Bauman Street is paved with multicoloured bricks; some benches and two lines of lanterns are set there. There are also planted lindens on the street. Different fairs and festive presentations are held on Bauman Street.

==History==
Bauman Street has long been regarded a trading centre and featured a concentration of the main mercantile establishments of the city. The street was the second most significant street of Kazan's central district. It was famous for its banks and notary offices, different shops, drugstores, and hotels. At the beginning of the twentieth century there was a shop in every building.

Bauman Street has existed since the 15th century. It ran from the Khan's Palace at the edge of the city. In ancient times the Nogayskaya Road was there. At the end of the 16th century, the street was named Prolomnaya (literally Breach Street) and later it was renamed Bolshaya Prolomnaya (literally Greater Breach Street; there was also Malaya Prolomnaya (Lesser Breach) Street, now known as Profsoyuznaya Street).
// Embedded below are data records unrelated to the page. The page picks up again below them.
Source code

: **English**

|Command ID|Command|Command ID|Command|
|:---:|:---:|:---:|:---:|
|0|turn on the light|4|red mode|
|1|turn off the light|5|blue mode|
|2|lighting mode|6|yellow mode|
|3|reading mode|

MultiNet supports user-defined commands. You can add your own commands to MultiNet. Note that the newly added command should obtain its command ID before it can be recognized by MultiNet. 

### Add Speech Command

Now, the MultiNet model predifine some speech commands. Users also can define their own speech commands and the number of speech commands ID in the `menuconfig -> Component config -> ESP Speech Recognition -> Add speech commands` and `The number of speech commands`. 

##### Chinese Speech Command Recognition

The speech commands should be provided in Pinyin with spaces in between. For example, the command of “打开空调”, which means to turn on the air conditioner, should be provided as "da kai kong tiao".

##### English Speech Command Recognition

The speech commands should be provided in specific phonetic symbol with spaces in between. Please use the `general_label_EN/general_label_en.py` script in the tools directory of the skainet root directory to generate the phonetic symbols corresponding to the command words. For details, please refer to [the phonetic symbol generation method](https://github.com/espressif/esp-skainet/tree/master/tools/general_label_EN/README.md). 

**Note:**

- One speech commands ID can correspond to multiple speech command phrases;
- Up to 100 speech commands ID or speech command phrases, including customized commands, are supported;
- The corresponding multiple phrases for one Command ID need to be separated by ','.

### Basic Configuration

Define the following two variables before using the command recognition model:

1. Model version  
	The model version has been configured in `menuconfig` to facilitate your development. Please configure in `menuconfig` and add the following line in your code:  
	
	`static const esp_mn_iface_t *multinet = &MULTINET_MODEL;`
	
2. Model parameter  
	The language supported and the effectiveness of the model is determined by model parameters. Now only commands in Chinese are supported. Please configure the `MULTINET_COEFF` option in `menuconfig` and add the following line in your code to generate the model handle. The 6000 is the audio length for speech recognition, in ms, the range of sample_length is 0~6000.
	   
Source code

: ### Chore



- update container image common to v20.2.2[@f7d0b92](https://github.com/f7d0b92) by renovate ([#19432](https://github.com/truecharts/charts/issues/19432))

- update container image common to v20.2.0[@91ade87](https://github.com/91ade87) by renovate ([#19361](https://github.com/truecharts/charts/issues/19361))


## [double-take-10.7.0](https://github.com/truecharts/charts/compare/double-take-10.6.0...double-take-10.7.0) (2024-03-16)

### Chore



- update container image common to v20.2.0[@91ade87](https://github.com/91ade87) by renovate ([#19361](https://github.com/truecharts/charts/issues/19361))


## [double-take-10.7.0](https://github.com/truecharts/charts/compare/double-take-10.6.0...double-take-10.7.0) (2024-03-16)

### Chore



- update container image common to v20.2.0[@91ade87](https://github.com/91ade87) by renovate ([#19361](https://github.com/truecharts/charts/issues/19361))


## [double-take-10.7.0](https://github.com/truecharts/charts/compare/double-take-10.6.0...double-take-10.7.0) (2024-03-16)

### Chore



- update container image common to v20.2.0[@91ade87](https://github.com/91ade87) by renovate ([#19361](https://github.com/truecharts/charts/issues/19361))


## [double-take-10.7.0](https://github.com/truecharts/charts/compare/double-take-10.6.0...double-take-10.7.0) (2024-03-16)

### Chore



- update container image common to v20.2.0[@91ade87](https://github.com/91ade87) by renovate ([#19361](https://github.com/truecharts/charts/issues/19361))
It was named for the two breaches of the Kremlin wall, which were made as the result of the explosions of the tower Nur-Ali and Lower Nogaysky gates during the siege of the Kremlin by the troops of Ivan the Terrible in 1552.

Later the street was named Bogoyavlenskaya (Epiphany) after the church, which was built in 1731-1756.

Famous Russian singer Fyodor Shalyapin was baptised in Bogoyavlenskaya Church. Nowadays there is a statue of Shalyapin on Bauman Street, near the church. It is the only such statue in the world.

In 1930, the street was named Bauman Street in honour of the famous local revolutionary hero Nikolay Bauman. He was born in 1873 and graduated from the Kazan Veterinary Institute.

==Alley of Tatar Stars==
In 2002, singer Salawat Fätxetdinov proposed the creation of an "Alley of Tatar Stars" (Аллея татарских звезд), and the first stars were unveiled on August 29, 2003, on Kazan's City Day, honoring Älfiyä Avzalova and Ilham Şakirov, famous Tatar estrada singers. In 2004, the opera singer Xäydär Bigiçev received a star, and in 2005 the singers Mönirä Bulatova and Salawat Fätxetdinov were honored. Generally the stars are dedicated to theatre and movie artists as well as musicians.